- _INSTRUCTIONS FOR THE TASK_:
Once the line containing "rom A Small Co" is found in the records below, return it and each following line exactly, up to and including the line containing "Technosport Opens Its First", and nothing else.

++++++++

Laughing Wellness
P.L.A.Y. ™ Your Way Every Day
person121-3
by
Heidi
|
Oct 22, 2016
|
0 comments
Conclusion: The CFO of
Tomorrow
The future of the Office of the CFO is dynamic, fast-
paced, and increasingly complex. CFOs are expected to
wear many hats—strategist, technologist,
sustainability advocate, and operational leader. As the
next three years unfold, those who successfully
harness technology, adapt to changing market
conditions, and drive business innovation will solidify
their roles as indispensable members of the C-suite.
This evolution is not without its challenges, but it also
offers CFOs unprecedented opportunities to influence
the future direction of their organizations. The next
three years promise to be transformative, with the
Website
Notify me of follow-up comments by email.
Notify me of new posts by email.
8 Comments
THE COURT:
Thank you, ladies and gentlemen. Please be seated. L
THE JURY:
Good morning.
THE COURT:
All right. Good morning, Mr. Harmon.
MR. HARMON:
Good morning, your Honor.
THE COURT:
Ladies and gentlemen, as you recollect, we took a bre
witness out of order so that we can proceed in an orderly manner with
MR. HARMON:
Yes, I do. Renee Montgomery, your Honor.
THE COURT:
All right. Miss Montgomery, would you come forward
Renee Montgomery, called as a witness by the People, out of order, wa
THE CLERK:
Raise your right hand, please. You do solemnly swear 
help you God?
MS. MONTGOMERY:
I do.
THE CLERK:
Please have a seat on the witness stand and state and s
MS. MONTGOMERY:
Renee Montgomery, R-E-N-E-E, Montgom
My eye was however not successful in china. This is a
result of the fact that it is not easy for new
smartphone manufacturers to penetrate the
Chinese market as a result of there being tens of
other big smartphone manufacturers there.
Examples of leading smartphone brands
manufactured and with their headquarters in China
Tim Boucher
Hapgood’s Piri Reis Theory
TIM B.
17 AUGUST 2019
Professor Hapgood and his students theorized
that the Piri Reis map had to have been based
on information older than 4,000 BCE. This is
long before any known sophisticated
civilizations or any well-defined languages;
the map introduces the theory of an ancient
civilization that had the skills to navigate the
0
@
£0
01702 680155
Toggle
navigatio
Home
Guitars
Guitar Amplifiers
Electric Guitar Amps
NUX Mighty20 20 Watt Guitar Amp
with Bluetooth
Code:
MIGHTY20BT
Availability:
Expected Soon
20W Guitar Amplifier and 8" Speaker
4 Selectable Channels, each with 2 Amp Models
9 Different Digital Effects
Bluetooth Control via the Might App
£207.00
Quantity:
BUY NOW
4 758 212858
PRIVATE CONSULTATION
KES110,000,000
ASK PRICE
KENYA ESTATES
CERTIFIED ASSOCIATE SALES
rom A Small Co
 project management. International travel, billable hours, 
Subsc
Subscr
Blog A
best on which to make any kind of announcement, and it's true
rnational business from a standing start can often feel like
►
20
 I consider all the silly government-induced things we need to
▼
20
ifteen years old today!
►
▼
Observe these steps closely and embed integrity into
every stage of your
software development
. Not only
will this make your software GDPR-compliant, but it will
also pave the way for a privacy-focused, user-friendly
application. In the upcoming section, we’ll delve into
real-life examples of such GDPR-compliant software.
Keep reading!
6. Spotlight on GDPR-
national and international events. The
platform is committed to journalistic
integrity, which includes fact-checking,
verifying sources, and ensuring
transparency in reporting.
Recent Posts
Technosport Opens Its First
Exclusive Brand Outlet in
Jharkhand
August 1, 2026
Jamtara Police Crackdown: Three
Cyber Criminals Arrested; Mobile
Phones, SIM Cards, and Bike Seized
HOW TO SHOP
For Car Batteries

++++++++

- _SOLUTION FOR THIS TASK_:
rom A Small Co
 project management. International travel, billable hours, 
Subsc
Subscr
Blog A
best on which to make any kind of announcement, and it's true
rnational business from a standing start can often feel like
►
20
 I consider all the silly government-induced things we need to
▼
20
ifteen years old today!
►
▼
Observe these steps closely and embed integrity into
every stage of your
software development
. Not only
will this make your software GDPR-compliant, but it will
also pave the way for a privacy-focused, user-friendly
application. In the upcoming section, we’ll delve into
real-life examples of such GDPR-compliant software.
Keep reading!
6. Spotlight on GDPR-
national and international events. The
platform is committed to journalistic
integrity, which includes fact-checking,
verifying sources, and ensuring
transparency in reporting.
Recent Posts
Technosport Opens Its First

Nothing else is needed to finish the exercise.